A battle in the copyright war between Silicon Valley and Hollywood is being fought in federal court in Chicago.
The biggest players in the mother of all copyright wars are squaring off not just in Washington, D.C., over bills like SOPA and ProtectIP, but also in courtrooms around the country, where the boundaries of the Digital Millennium Copyright Act are being fought over in bloody, take-no-prisoner battles, and where judges find themselves calling balls and strikes within the framework of a copyright law that, as one amici filer put it, has failed, despite Congressional efforts, to provide a “predictable legal framework” for stakeholders who are frequently at odds with one another.

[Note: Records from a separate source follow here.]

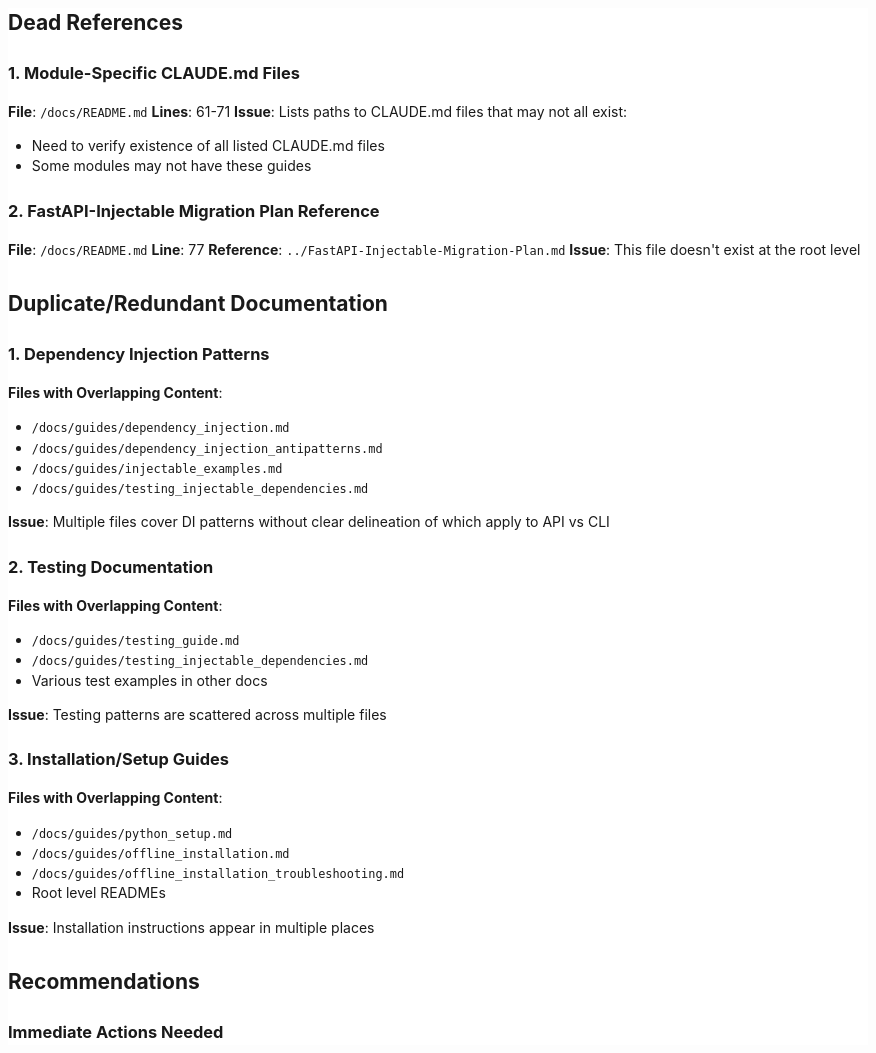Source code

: ## Dead References

### 1. Module-Specific CLAUDE.md Files

**File**: `/docs/README.md`
**Lines**: 61-71
**Issue**: Lists paths to CLAUDE.md files that may not all exist:
- Need to verify existence of all listed CLAUDE.md files
- Some modules may not have these guides

### 2. FastAPI-Injectable Migration Plan Reference

**File**: `/docs/README.md`
**Line**: 77
**Reference**: `../FastAPI-Injectable-Migration-Plan.md`
**Issue**: This file doesn't exist at the root level

## Duplicate/Redundant Documentation

### 1. Dependency Injection Patterns

**Files with Overlapping Content**:
- `/docs/guides/dependency_injection.md`
- `/docs/guides/dependency_injection_antipatterns.md`
- `/docs/guides/injectable_examples.md`
- `/docs/guides/testing_injectable_dependencies.md`

**Issue**: Multiple files cover DI patterns without clear delineation of which apply to API vs CLI

### 2. Testing Documentation

**Files with Overlapping Content**:
- `/docs/guides/testing_guide.md`
- `/docs/guides/testing_injectable_dependencies.md`
- Various test examples in other docs

**Issue**: Testing patterns are scattered across multiple files

### 3. Installation/Setup Guides

**Files with Overlapping Content**:
- `/docs/guides/python_setup.md`
- `/docs/guides/offline_installation.md`
- `/docs/guides/offline_installation_troubleshooting.md`
- Root level READMEs

**Issue**: Installation instructions appear in multiple places

## Recommendations

### Immediate Actions Needed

One such case is Flava Works v MyVidster, which is notable not just for the fact that Google and Facebook, and now the Motion Picture Association of America, among others, have filed amicus briefs with the 7th Circuit Court of Appeals, which is now hearing the case, but also because it involves an adult entertainment company. That last fact is actually not unusual—Perfect 10 cases, for instance, are cited regularly in briefs and motions that attempt to clarify the parameters of the law —but it does remind us once again how significant a player the adult entertainment industry is in the evolution of copyright law, the battle against global piracy and the development of cutting-edge content protection and other business models at the bleeding edge of digital distribution.
In an announcement released today on the filing by the MPAA of its brief in support of his company’s position, Flava Works CEO Phillip Bleicher said, “This a simple case of Marques Gunter using his website MyVidster.com as a vehicle to commit and contribute to massive amounts of theft. He is running a media distribution platform based on stolen content that directly competes with guys like us.”
The statement also noted that Flava Works is suing the web host Voxel.net and LeaseWeb.com “for failing to remove MyVidster.com from its servers despite dozens of DMCA notices alerting Voxel.net and LeaseWeb.com that Gunter was a repeat infringer. Under DMCA, safe harbor no longer applies to sites that fail to remove repeat infringers.”